The Russian track federation, known as RusAF, owes a $5 million fine and another $1.31 million in costs for various doping-related work and legal wrangles. World Athletics said RusAF missed Wednesday’s deadline to pay.

World Athletics said it would freeze the work of the Doping Review Board, which vets Russian athletes who want the “authorized neutral athlete” status that allows them to compete internationally, and its taskforce monitoring RusAF’s anti-doping reforms.

World Athletics said both bodies will be “put on hold” until its council meets to discuss the situation at the end of July.

“RusAF is letting its athletes down badly,” World Athletics president Sebastian Coe said in a statement. “We have done as much as we can to expedite our ANA process and support RusAF with its reinstatement plan, but seemingly to no avail.”

RusAF president Yevgeny Yurchenko earlier told the Tass state news agency that his federation’s finances were damaged by the coronavirus pandemic and that it had asked for more time to pay.
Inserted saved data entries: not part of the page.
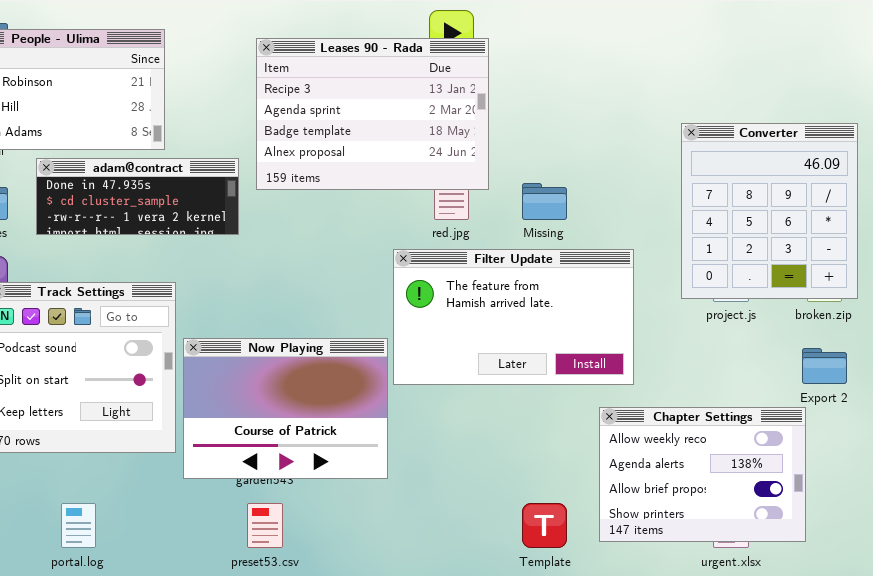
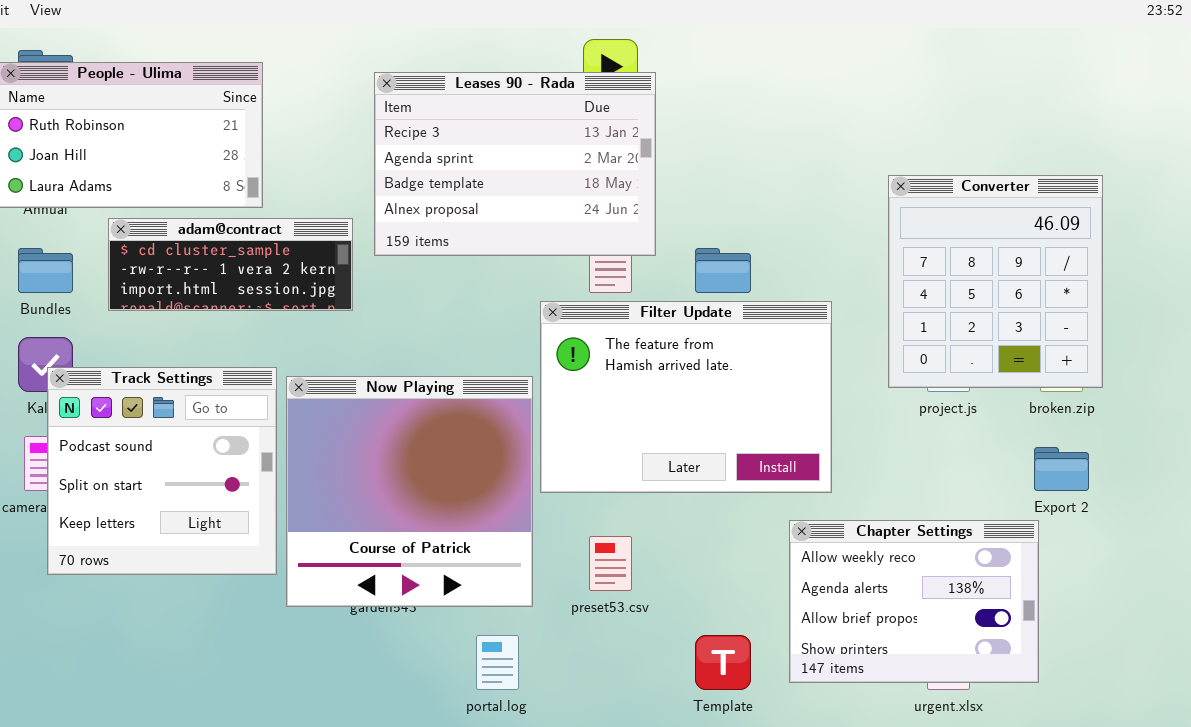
adam@contract: [36,158,239,235] -> [108,218,353,311], scrolled down 1 row
Filter Update: [393,249,634,385] -> [540,301,832,493], resized
Now Playing: [183,338,388,479] -> [286,376,533,607], resized
portal.log: [61,503,96,548] -> [476,635,519,690], moved
preset53.csv: [247,503,283,548] -> [589,536,632,591], moved

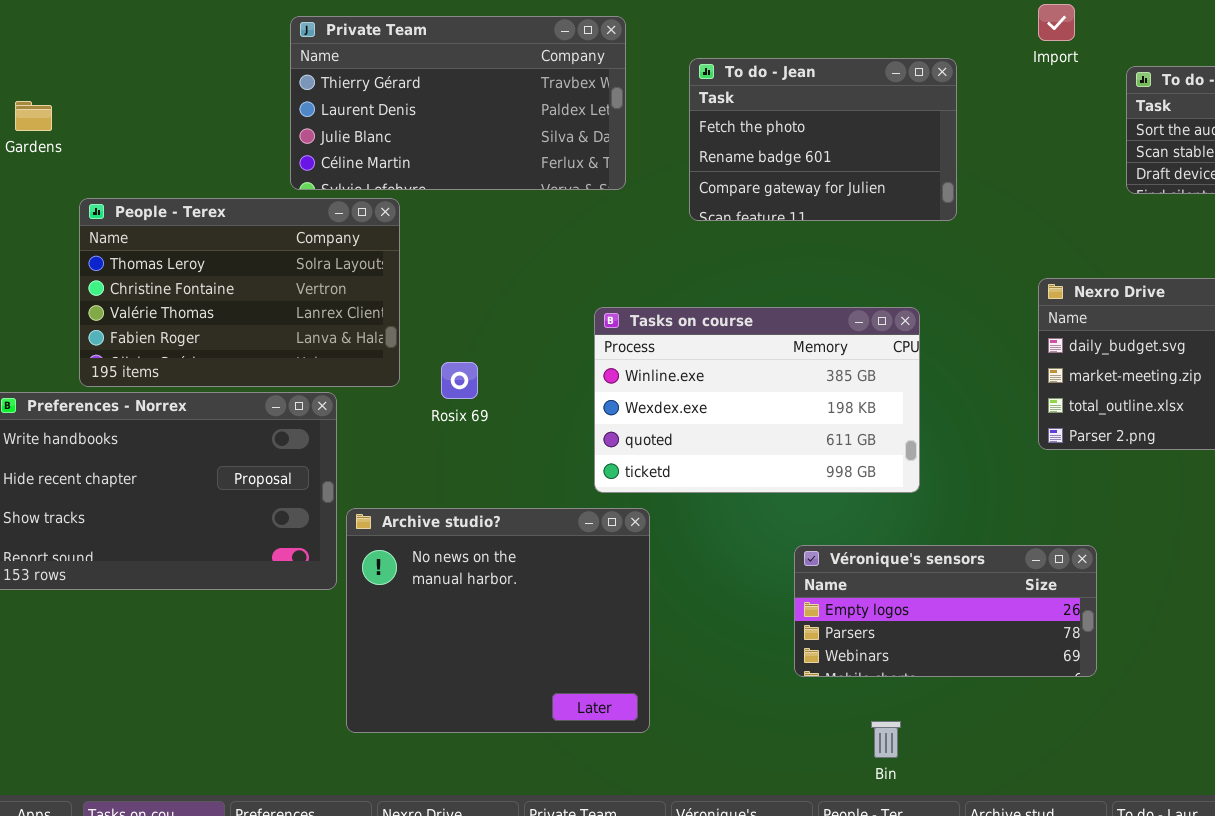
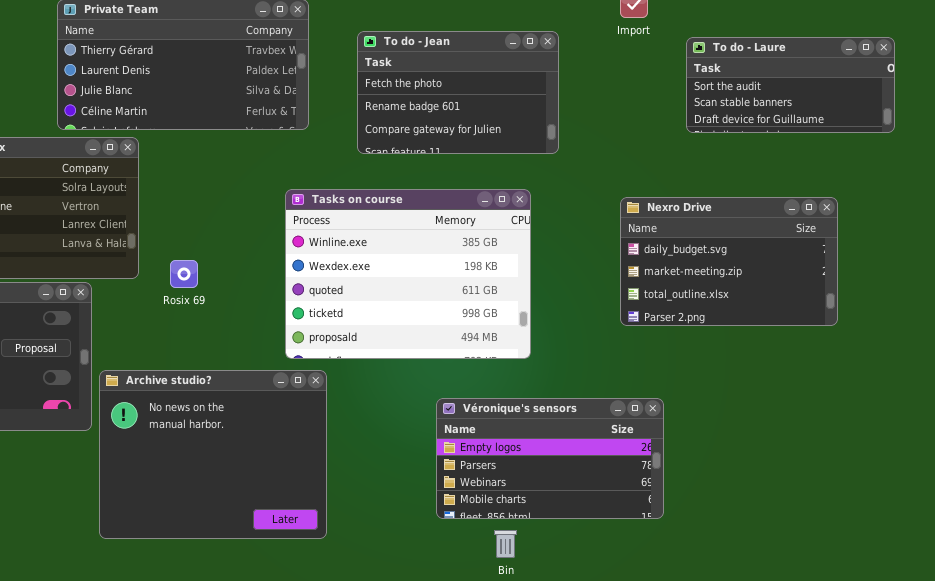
Tasks on course: [594,307,920,493] -> [285,189,531,359], resized
Véronique's sensors: [794,545,1097,677] -> [436,398,664,519], resized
World Athletics’ statement didn’t directly address that issue, but said Russia hadn’t indicated when it would pay.

Russia was fined $10 million by World Athletics in March, with $5 million suspended for two years, after the federation admitted to breaking anti-doping rules and obstructing an investigation.

The Athletics Integrity Unit said fake documents were used under the previous management to give an athlete an alibi for missing a doping test.